From the memoirs of Sierra Sam Malone:
I never thought I would live so long. For the fact that I have done so I must give credit to the Man Upstairs, I suppose, but also to three beautiful women, all of whom loved me a sight more than I deserved. Lord knows I never did right by any of them, but maybe there is still time before I die to make up for some of the wrong I did. I sure do mean to try.
Telling the story-the whole truth…well, I reckon that’s as good a place to start as any.
Part One-Elizabeth
That day outside of Barstow when the railroad bulls beat me senseless and threw me off the train and left me to die in the desert wasn’t the first time Death came for me and went away empty-handed. Not the first time, but I thought for sure it was the last, and my last day on earth before I’d even reached the ripe age of eighteen. It would have been, too, if not for a bit of crazy dumb luck…and a sweet bit of a girl named Elizabeth.
I don’t recall much of that day, and even if I did I wouldn’t bore anybody to death telling about it. I do recollect that it was April, and the desert was blazing hot in the daytime and freezing cold when the sun went down. I know I walked when I could and crawled when I couldn’t walk anymore, and tried to take shelter in the heat of the day underneath any kind of bush big enough to offer a morsel of shade. I know I got more prickles than comfort from that effort, and that I was plain fool lucky I didn’t try to share some rattlesnake’s midday napping place.
For some reason-instinct, I reckon, or Divine Guidance, or maybe it was just because, being a mountain boy born and bred from the green hills of West Virginia, and I had no wish to die in the desert-I didn’t try to follow the tracks back to Barstow but instead kept stumbling my dogged way toward the mountains I could see off in the distance. Could just as well have been a mirage, but it wasn’t. It was mountains, real ones, and something in me told me there might be water there, somewhere.
Well…if there was water in those barren hills it eluded me, and I knew the sands in my hourglass were fast running out. I won’t die like a dog on my belly in the dirt, I told myself, and with my last ounce of strength, rose to my feet to shake my fist at the heavens and that terrible killing sun. And as if to punish me for my defiance, at that moment the earth fell out from under my feet, and down, down I fell, rolling and tumbling in a torrent of rock and sand…down, down until I fetched up finally in the bottom of a gully, skinned up and bloodier than the railroad bulls had left me.
Once I’d shaken the cobwebs out of my head and the sand out of my whiskers, I saw something in the side of that gully that nature hadn’t put there: a hole, it was. A hole big as a man is tall. A hole dug by men. And in that part of the country, there was only one thing it could be, and that was a mine.
Now, as I said, I’m from the hills of West Virginia, and I know a thing or two about mines. One thing I knew was that a lot of the time there’s water to be found in those mines, water that can take life as well as give it.
Well, I didn’t hesitate. I scrambled up the side of that gully like a madman, clawing my way with bleeding hands. When I got inside the cave and the blessed shade enveloped me, I could smell it.
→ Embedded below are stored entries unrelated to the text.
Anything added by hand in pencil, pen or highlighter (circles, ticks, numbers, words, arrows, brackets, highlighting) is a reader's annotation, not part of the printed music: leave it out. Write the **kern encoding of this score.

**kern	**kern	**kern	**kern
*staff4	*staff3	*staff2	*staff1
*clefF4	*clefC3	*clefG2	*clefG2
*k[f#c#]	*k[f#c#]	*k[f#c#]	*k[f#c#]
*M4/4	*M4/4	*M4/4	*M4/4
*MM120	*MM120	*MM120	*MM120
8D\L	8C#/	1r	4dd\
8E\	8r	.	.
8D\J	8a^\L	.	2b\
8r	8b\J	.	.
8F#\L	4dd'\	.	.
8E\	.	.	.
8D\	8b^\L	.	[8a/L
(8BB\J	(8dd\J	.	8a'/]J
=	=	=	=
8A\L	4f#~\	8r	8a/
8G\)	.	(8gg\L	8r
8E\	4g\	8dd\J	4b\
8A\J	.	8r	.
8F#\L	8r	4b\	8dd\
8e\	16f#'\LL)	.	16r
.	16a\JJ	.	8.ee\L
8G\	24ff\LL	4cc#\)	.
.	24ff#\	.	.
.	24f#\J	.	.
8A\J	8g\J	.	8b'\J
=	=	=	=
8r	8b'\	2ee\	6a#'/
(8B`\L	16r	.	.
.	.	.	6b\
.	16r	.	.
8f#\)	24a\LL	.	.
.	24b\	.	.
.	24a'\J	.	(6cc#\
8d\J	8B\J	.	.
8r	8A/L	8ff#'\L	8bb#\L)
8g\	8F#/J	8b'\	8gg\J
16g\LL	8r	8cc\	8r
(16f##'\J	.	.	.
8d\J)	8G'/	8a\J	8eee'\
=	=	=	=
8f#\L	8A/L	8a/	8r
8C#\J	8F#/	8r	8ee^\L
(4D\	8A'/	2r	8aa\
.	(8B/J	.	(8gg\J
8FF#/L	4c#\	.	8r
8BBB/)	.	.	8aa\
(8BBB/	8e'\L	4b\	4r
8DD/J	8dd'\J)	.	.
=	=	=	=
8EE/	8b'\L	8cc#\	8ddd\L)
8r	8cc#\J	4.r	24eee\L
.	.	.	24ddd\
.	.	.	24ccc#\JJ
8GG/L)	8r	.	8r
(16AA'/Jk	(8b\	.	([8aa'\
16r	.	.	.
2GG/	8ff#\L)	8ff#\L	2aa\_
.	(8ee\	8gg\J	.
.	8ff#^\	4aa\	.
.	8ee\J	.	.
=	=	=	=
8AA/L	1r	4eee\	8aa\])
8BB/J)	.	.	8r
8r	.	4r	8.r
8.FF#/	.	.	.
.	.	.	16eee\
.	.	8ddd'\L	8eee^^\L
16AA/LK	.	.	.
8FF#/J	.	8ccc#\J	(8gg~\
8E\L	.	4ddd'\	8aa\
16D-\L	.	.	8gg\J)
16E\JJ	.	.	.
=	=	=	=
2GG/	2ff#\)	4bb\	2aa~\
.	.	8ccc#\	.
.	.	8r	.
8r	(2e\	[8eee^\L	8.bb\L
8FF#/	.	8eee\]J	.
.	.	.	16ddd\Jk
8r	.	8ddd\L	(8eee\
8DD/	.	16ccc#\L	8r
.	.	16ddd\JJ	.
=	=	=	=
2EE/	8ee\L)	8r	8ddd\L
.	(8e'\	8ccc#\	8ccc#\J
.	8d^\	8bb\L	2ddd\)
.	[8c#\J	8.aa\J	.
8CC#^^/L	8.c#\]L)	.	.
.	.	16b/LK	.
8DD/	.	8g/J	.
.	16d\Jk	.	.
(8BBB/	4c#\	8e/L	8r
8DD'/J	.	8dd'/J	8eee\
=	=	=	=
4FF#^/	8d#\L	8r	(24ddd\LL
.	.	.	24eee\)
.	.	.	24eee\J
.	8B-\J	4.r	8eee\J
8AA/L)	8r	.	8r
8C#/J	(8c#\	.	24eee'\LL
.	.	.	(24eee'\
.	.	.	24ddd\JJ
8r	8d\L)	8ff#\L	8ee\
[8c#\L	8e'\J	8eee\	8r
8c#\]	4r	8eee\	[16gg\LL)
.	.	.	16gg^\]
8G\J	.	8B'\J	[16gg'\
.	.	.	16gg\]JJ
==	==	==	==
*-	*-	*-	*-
I’d heard tell of animals-horses and cattle and such-being able to smell it, though I’d never thought it had much of a smell, myself. But in that moment I knew it did.
Water.
Yes, sir, I could smell water somewhere in that mine tunnel, and I stumbled my way toward it like a crippled moth fluttering its feeble way to the flame. Deeper and deeper into that tunnel I went, until it was too dark to see my hand in front of my face. I felt my way along the walls, and when my feet got wet I fell to my knees, then flat on my face in that blessed pool. An underground spring, it was, and it had flooded that mine, as water has a way of doing, often to the woe of the miners unlucky enough to get trapped by it. But that day it saved one poor soul, and that was yours truly, Sam Malone.
I drank my fill and then must have passed out for a spell, and when I opened my eyes next I thought I’d died after all. There was light where there shouldn’t have been, a soft, golden glow, and I recall thinking, Lord, I don’t know how or why but I made it to Heaven! Because where that light hit the water and the walls of that mine tunnel, it gave back a sparkle, a shine I’d only heard about in the stories men told around the fires in the hobo camps alongside the railroad tracks. I understood, then, the madness that drove men to leave everything they knew and the kinfolk that loved them, throw it all away to follow the lure of the gold.
Could it be? In awe, almost in a trance, I dipped my hand into the pool of water and held it up to my face and stared at the flecks that stuck to my skin. Yep, no doubt about it-it was gold.
Before my brain could get to understanding what had happened to me, before I could think what kind of miracle I’d stumbled across, the light moved and sent my shadow dancing long and crooked across the tunnel wall. And a voice spoke to me from the blackness behind the light.
“You’re trespassing.”
That is how I found my first treasure. Her name was Elizabeth.
She had the face of an angel, but any notions I might have had about being in Heaven went flying straight out of my head when I saw, by the light of the lantern in her hand, the shotgun she carried cradled in one arm and leveled straight and true at my heart.